Labor's also leading the way in ensuring that large Australian resources companies are good corporate citizens and maintain accountability and transparency through systems that not only ensure they pay their fair share of tax but help combat corruption, particularly in countries where they're operating offshore mining and resources projects, many of them in our backyard in the Pacific. Our policy will require large extractive companies to disclose payments arising from any activity involving exploration, prospecting, discovery, development and extraction. Disclosure under the regime will be on a country-by-country and project-by-project basis. Payments to be disclosed include taxes on income; production and profits of companies; royalties; dividends; signature discovery and production bonuses; fees, including licence fees, rental fees and entry fees; other payments, licences and concessions; payments for infrastructure improvements; and production entitlements such as profit resources. Payments must be disclosed if they are made to any national, regional or local authority of the country, including a department, agency or state-owned enterprise.

Disclosure under this regime should apply to large extractive companies in Australia. A large company shall be defined as a company that meets at least two of the following criteria: it has a balance sheet total that exceeds $50 million, its net turnover on the balance sheet date exceeds $100 million or the average number of employees during the financial year to which the balance sheet relates exceeds 250. A single or series of related payments within a financial year must be disclosed if the payments amount to at least $150,000. A mandatory reporting regime for extractive industries will increase the availability of verifiable, disaggregated information from company financial reports regarding payments made to governments, and this information would build public accountability and trust in companies and governments.

A Shorten Labor government, if we're elected, will also establish a multistakeholder committee to work with the government on the implementation of the reporting regime, including defining project-level reporting and the establishment of an online reporting mechanism to ensure public transparency and accessibility. The legislation would include equivalency provisions so that companies captured by other jurisdictions due to cross-listing on stock exchanges would only be required to lodge one report. If we're elected, the extractive industries transparency regime will require subjected companies to begin reporting payments in 2020.

In line with consultation from interested stakeholders, this policy mirrors as closely as possible the UK scheme and the equivalent provisions contained therein. Our policy, if we are elected, will ensure that extractive companies are among the most transparent and accountable in the world. Our companies will be adopting best practice when it comes to ensuring that they're disclosing payments to government and they're transparent, accountable and combatting corruption in the countries in which they operate. Improved transparency and accountability in extractive industries is an effective mechanism to combat corruption in developing and developed countries.

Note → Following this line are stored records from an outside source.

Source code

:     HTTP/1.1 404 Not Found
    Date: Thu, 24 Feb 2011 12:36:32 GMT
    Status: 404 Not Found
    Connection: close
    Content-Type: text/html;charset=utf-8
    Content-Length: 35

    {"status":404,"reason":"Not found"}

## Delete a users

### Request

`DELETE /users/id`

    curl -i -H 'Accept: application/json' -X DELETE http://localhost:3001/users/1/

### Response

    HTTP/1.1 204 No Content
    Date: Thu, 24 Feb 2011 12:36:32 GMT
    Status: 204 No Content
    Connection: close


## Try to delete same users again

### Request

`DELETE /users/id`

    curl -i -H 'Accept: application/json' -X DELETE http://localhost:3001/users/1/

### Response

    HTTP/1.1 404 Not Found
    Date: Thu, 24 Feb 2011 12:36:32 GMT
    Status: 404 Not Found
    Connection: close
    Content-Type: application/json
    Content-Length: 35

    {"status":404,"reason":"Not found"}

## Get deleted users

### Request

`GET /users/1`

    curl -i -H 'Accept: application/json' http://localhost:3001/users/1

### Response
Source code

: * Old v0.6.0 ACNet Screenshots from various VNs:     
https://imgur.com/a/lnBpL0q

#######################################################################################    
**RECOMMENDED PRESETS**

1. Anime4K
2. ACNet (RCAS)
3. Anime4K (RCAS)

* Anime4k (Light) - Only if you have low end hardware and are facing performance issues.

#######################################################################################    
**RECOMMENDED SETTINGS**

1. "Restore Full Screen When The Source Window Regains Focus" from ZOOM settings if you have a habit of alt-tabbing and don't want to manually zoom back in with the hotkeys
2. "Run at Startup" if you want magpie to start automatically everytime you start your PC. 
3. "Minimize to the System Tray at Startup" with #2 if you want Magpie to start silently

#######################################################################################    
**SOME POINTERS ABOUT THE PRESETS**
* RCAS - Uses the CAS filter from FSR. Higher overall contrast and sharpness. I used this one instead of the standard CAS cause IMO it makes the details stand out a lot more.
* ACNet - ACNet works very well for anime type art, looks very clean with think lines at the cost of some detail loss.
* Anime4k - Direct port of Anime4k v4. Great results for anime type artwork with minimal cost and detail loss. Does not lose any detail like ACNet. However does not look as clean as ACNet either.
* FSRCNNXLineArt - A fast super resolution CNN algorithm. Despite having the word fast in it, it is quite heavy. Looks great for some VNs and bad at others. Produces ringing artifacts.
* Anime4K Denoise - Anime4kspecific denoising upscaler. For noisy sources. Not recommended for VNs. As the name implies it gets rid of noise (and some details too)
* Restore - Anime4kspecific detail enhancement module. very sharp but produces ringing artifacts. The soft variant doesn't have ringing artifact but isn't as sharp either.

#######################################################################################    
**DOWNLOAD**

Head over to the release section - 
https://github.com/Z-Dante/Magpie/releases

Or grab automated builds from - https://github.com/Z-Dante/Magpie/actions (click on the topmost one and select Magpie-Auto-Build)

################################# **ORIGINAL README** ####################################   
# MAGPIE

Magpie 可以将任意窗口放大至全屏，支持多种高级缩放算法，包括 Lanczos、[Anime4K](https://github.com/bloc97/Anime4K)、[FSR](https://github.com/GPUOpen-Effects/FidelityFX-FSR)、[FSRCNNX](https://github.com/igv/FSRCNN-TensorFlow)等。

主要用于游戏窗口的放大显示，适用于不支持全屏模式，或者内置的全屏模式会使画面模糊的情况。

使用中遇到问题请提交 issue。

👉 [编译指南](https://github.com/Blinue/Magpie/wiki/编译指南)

Again, it's clear that the Turnbull government doesn't want to close some of the corporate tax loopholes that exist. Some of those relate to tax havens that are part of the OECD and the G20's base erosion and profit shifting agenda. That's evident in the fact that they're not signing up to that article contained in that plan. Despite soaring corporate profits and the fact that Australia's company tax rate places us in the middle of the G20 pack, the only policy that they have is one for a big business tax cut, not further transparency, and that's simply not good enough.

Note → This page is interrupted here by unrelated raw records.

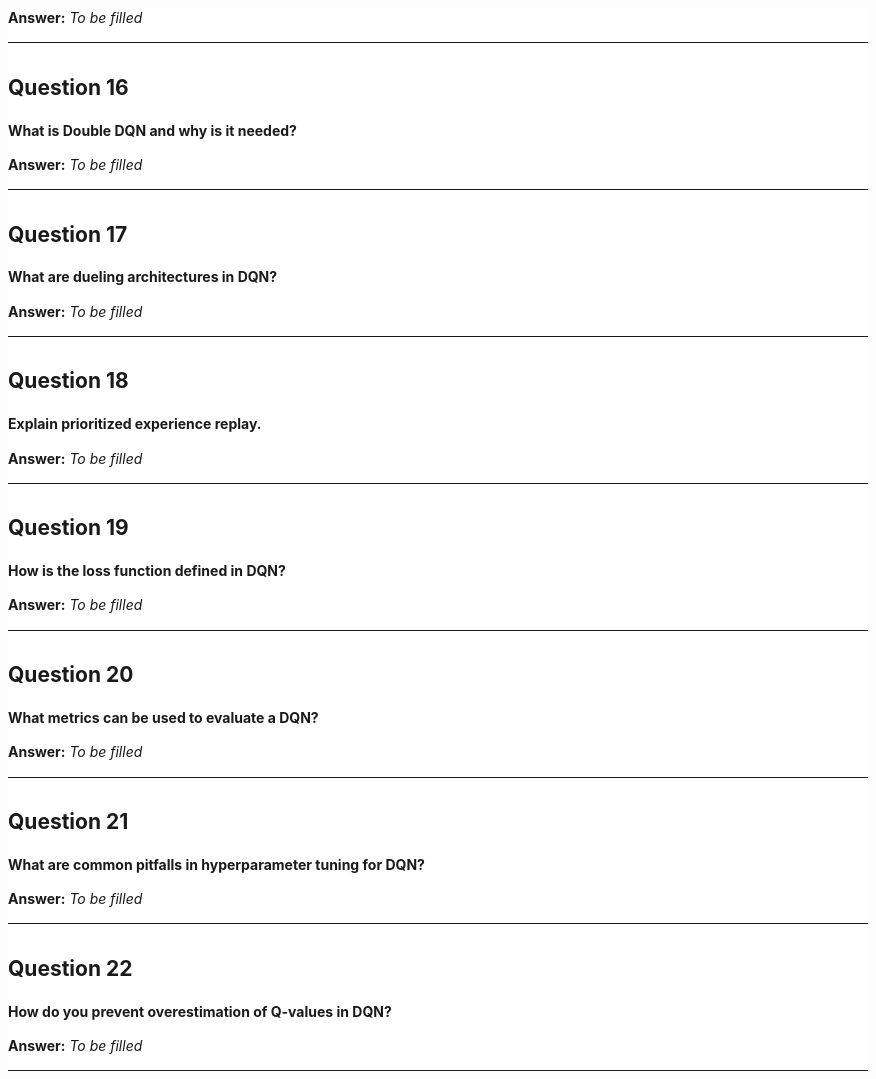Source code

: **Answer:** _To be filled_

---

## Question 16
**What is Double DQN and why is it needed?**

**Answer:** _To be filled_

---

## Question 17
**What are dueling architectures in DQN?**

**Answer:** _To be filled_

---

## Question 18
**Explain prioritized experience replay.**

**Answer:** _To be filled_

---

## Question 19
**How is the loss function defined in DQN?**

**Answer:** _To be filled_

---

## Question 20
**What metrics can be used to evaluate a DQN?**

**Answer:** _To be filled_

---

## Question 21
**What are common pitfalls in hyperparameter tuning for DQN?**

**Answer:** _To be filled_

---

## Question 22
**How do you prevent overestimation of Q-values in DQN?**

**Answer:** _To be filled_

---
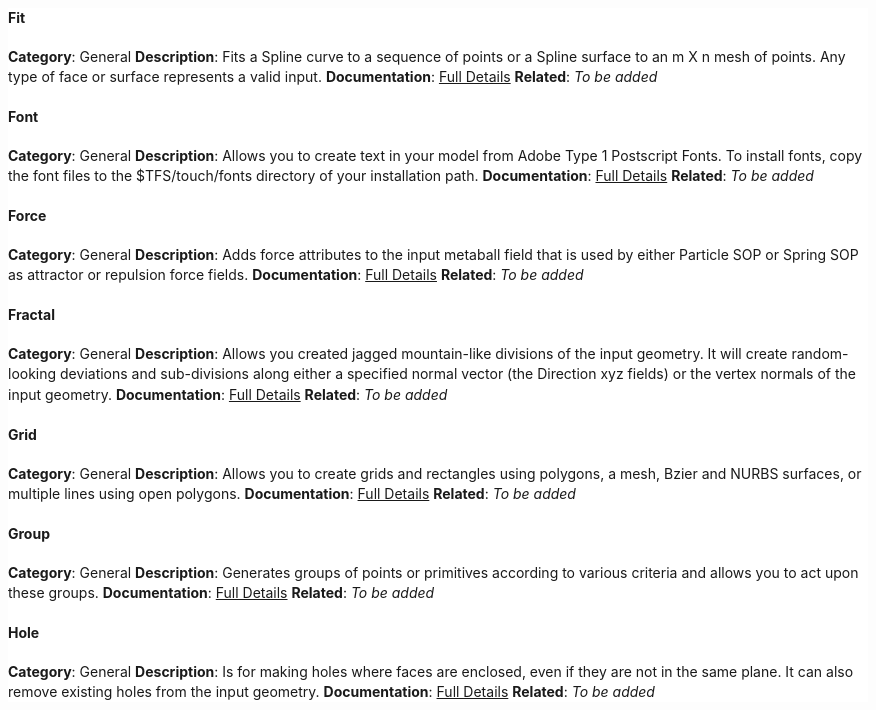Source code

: #### Fit

**Category**: General
**Description**: Fits a Spline curve to a sequence of points or a Spline surface to an m X n mesh of points. Any type of face or surface represents a valid input.
**Documentation**: [Full Details](./Fit.md)
**Related**: _To be added_

#### Font

**Category**: General
**Description**: Allows you to create text in your model from Adobe Type 1 Postscript Fonts. To install fonts, copy the font files to the $TFS/touch/fonts directory of your installation path.
**Documentation**: [Full Details](./Font.md)
**Related**: _To be added_

#### Force

**Category**: General
**Description**: Adds force attributes to the input metaball field that is used by either Particle SOP or Spring SOP as attractor or repulsion force fields.
**Documentation**: [Full Details](./Force.md)
**Related**: _To be added_

#### Fractal

**Category**: General
**Description**: Allows you created jagged mountain-like divisions of the input geometry. It will create random-looking deviations and sub-divisions along either a specified normal vector (the Direction xyz fields) or the vertex normals of the input geometry.
**Documentation**: [Full Details](./Fractal.md)
**Related**: _To be added_

#### Grid

**Category**: General
**Description**: Allows you to create grids and rectangles using polygons, a mesh, Bzier and NURBS surfaces, or multiple lines using open polygons.
**Documentation**: [Full Details](./Grid.md)
**Related**: _To be added_

#### Group

**Category**: General
**Description**: Generates groups of points or primitives according to various criteria and allows you to act upon these groups.
**Documentation**: [Full Details](./Group.md)
**Related**: _To be added_

#### Hole

**Category**: General
**Description**: Is for making holes where faces are enclosed, even if they are not in the same plane. It can also remove existing holes from the input geometry.
**Documentation**: [Full Details](./Hole.md)
**Related**: _To be added_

That's why Labor is proposing to look at those additional two articles that the government hasn't signed up to, and that's why we're proposing and promising that if we're elected we'll go further, with additional transparency and accountability, particularly in the resources and extractive industries, on a country-by-country and project-by-project basis. I urge all members to support the very sensible amendment that has been moved by the member for Fenner.